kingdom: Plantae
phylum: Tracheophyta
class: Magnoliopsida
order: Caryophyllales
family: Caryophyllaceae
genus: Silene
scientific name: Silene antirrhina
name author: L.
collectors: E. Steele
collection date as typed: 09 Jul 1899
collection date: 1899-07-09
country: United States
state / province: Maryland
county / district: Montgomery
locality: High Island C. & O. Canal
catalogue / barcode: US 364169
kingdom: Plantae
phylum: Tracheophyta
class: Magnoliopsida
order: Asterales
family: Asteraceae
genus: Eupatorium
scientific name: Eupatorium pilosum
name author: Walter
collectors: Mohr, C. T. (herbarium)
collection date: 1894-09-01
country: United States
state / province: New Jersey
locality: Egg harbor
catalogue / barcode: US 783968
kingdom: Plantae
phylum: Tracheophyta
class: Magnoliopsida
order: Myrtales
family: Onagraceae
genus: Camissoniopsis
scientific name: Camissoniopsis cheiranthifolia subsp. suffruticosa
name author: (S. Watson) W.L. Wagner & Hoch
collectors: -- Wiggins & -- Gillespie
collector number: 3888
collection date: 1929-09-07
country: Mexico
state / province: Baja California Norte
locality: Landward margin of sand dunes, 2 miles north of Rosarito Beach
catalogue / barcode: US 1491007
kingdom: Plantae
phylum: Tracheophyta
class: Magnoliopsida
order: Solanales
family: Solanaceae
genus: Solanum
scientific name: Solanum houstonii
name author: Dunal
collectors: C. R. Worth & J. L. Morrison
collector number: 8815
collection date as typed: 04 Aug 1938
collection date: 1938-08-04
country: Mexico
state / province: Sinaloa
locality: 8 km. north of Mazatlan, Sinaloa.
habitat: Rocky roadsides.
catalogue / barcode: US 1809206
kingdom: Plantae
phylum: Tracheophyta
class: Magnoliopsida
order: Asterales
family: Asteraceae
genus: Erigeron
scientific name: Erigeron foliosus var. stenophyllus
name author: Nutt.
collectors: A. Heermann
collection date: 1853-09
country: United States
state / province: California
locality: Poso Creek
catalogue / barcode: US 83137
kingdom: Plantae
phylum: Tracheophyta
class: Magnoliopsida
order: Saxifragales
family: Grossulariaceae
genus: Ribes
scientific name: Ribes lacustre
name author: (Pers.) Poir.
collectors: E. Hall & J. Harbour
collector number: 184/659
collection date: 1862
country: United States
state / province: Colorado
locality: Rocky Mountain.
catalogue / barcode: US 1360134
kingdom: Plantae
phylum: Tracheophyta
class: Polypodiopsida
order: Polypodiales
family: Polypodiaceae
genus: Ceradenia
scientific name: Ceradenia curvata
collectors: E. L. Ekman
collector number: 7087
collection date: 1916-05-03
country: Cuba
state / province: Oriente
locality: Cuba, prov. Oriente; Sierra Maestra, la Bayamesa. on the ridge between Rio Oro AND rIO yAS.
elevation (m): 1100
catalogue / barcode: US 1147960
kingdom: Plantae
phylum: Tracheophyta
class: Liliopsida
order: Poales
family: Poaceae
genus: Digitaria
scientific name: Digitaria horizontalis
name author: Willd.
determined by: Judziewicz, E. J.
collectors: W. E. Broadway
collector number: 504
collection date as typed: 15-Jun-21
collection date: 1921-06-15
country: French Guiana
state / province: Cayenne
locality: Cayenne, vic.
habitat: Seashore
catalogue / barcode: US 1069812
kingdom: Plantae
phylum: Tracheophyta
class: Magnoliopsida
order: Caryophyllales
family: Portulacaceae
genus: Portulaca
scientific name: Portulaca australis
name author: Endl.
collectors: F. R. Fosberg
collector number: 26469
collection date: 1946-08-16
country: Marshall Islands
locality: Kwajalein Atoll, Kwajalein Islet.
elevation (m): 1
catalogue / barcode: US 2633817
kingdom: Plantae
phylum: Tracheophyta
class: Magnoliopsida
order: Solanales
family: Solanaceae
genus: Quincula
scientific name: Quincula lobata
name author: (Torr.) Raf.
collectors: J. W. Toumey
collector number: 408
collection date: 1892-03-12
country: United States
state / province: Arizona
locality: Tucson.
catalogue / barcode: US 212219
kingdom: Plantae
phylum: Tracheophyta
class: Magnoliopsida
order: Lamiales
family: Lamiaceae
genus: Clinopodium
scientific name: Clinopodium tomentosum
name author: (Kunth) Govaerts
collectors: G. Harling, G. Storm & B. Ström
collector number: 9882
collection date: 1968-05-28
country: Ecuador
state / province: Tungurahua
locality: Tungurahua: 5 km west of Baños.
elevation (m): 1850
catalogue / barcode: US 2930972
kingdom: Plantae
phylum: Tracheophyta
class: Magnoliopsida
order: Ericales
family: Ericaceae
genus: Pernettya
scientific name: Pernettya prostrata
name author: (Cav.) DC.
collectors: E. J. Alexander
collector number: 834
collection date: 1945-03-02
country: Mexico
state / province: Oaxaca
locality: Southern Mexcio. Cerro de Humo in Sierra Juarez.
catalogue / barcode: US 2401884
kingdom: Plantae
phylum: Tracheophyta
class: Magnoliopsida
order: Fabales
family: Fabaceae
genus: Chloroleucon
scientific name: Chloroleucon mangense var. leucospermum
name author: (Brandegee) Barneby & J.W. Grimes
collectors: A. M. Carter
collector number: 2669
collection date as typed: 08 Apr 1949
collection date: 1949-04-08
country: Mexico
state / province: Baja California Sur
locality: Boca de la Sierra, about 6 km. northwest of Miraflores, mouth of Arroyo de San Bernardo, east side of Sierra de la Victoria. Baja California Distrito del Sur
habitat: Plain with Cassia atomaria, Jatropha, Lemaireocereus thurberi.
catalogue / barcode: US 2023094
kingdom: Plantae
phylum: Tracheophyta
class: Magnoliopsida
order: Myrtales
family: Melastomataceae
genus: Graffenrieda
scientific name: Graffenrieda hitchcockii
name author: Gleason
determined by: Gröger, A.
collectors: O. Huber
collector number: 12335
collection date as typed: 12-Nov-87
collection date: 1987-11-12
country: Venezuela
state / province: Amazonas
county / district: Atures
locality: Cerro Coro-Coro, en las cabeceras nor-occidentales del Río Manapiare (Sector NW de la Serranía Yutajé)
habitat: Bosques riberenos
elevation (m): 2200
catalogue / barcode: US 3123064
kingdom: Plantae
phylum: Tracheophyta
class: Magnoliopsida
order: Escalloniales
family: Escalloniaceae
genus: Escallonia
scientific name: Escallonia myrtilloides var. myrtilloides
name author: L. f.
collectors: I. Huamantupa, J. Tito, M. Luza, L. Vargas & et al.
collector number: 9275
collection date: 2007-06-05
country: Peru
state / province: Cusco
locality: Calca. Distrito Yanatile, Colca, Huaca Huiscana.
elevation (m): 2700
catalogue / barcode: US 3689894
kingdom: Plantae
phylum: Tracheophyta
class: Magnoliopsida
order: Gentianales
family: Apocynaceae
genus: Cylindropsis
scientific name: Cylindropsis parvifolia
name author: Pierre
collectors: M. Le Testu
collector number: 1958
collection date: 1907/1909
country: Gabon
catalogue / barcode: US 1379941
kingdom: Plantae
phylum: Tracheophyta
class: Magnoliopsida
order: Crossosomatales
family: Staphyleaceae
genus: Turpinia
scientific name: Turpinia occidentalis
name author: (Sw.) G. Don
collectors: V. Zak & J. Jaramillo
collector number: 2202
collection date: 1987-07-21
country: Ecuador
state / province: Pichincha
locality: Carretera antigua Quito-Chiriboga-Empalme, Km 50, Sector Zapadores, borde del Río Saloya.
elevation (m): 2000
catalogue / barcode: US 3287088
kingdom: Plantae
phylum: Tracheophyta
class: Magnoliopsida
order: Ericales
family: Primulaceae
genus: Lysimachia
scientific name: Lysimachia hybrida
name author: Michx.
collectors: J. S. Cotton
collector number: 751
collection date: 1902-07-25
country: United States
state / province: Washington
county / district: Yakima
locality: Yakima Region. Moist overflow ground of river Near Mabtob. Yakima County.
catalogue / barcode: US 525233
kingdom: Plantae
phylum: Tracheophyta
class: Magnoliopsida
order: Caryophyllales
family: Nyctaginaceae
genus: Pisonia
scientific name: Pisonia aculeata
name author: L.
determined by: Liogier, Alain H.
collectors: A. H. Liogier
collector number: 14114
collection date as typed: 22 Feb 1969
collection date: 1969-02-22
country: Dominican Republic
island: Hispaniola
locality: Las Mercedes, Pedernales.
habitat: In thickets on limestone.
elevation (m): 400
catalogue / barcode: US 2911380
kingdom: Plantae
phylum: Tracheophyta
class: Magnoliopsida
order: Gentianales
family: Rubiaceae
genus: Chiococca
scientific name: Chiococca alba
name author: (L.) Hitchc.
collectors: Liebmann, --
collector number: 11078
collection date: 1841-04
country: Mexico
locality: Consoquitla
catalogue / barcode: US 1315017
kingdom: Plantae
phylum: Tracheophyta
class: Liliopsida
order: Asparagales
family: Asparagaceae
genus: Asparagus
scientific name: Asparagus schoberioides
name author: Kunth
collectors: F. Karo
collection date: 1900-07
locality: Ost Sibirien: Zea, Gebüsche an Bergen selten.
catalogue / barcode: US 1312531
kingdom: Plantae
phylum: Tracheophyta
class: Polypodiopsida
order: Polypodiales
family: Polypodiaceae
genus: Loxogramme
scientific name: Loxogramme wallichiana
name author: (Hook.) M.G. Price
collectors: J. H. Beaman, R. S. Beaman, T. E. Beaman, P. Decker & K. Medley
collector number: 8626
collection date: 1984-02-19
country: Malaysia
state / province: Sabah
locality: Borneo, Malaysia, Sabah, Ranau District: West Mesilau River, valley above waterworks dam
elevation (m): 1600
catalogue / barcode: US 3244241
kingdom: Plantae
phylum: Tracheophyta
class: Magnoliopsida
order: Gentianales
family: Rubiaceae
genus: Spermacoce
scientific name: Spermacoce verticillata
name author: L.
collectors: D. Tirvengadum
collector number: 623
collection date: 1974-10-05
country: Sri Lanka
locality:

* What is being asked
Lay out the stretch of the material from the line containing "family: Onagraceae" through the line containing "state / province: Oriente" as a numbered list, omitting any blank lines.

* Result of this task
1. family: Onagraceae
2. genus: Camissoniopsis
3. scientific name: Camissoniopsis cheiranthifolia subsp. suffruticosa
4. name author: (S. Watson) W.L. Wagner & Hoch
5. collectors: -- Wiggins & -- Gillespie
6. collector number: 3888
7. collection date: 1929-09-07
8. country: Mexico
9. state / province: Baja California Norte
10. locality: Landward margin of sand dunes, 2 miles north of Rosarito Beach
11. catalogue / barcode: US 1491007
12. kingdom: Plantae
13. phylum: Tracheophyta
14. class: Magnoliopsida
15. order: Solanales
16. family: Solanaceae
17. genus: Solanum
18. scientific name: Solanum houstonii
19. name author: Dunal
20. collectors: C. R. Worth & J. L. Morrison
21. collector number: 8815
22. collection date as typed: 04 Aug 1938
23. collection date: 1938-08-04
24. country: Mexico
25. state / province: Sinaloa
26. locality: 8 km. north of Mazatlan, Sinaloa.
27. habitat: Rocky roadsides.
28. catalogue / barcode: US 1809206
29. kingdom: Plantae
30. phylum: Tracheophyta
31. class: Magnoliopsida
32. order: Asterales
33. family: Asteraceae
34. genus: Erigeron
35. scientific name: Erigeron foliosus var. stenophyllus
36. name author: Nutt.
37. collectors: A. Heermann
38. collection date: 1853-09
39. country: United States
40. state / province: California
41. locality: Poso Creek
42. catalogue / barcode: US 83137
43. kingdom: Plantae
44. phylum: Tracheophyta
45. class: Magnoliopsida
46. order: Saxifragales
47. family: Grossulariaceae
48. genus: Ribes
49. scientific name: Ribes lacustre
50. name author: (Pers.) Poir.
51. collectors: E. Hall & J. Harbour
52. collector number: 184/659
53. collection date: 1862
54. country: United States
55. state / province: Colorado
56. locality: Rocky Mountain.
57. catalogue / barcode: US 1360134
58. kingdom: Plantae
59. phylum: Tracheophyta
60. class: Polypodiopsida
61. order: Polypodiales
62. family: Polypodiaceae
63. genus: Ceradenia
64. scientific name: Ceradenia curvata
65. collectors: E. L. Ekman
66. collector number: 7087
67. collection date: 1916-05-03
68. country: Cuba
69. state / province: Oriente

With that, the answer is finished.